Retype each of the following lines exactly as it appears, leaving the pictures out of your answer.

+-------+

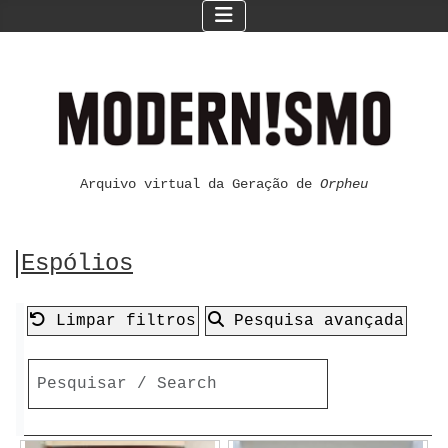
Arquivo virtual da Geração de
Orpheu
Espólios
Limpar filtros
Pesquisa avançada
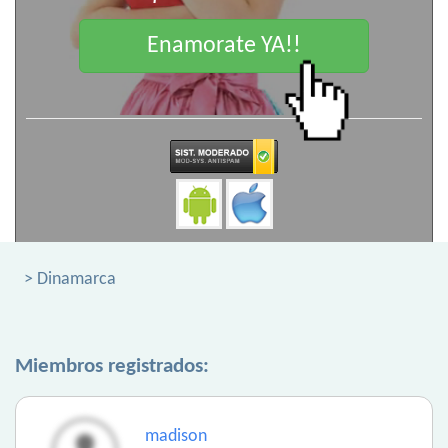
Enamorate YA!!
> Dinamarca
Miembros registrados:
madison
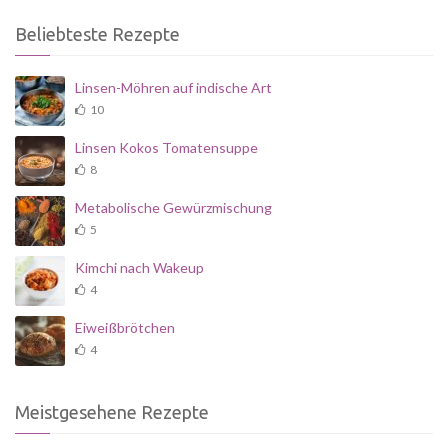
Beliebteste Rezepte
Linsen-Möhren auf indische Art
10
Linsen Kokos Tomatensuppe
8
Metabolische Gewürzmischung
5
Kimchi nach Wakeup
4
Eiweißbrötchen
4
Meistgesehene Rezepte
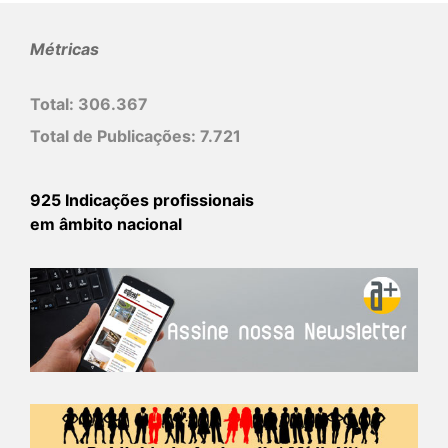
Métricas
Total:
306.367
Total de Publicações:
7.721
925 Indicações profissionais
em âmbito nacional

+-------+

- **TASK RESULT**:
Arquivo virtual da Geração de
Orpheu
Espólios
Limpar filtros
Pesquisa avançada
Enamorate YA!!
> Dinamarca
Miembros registrados:
madison
Beliebteste Rezepte
Linsen-Möhren auf indische Art
10
Linsen Kokos Tomatensuppe
8
Metabolische Gewürzmischung
5
Kimchi nach Wakeup
4
Eiweißbrötchen
4
Meistgesehene Rezepte
Métricas
Total:
306.367
Total de Publicações:
7.721
925 Indicações profissionais
em âmbito nacional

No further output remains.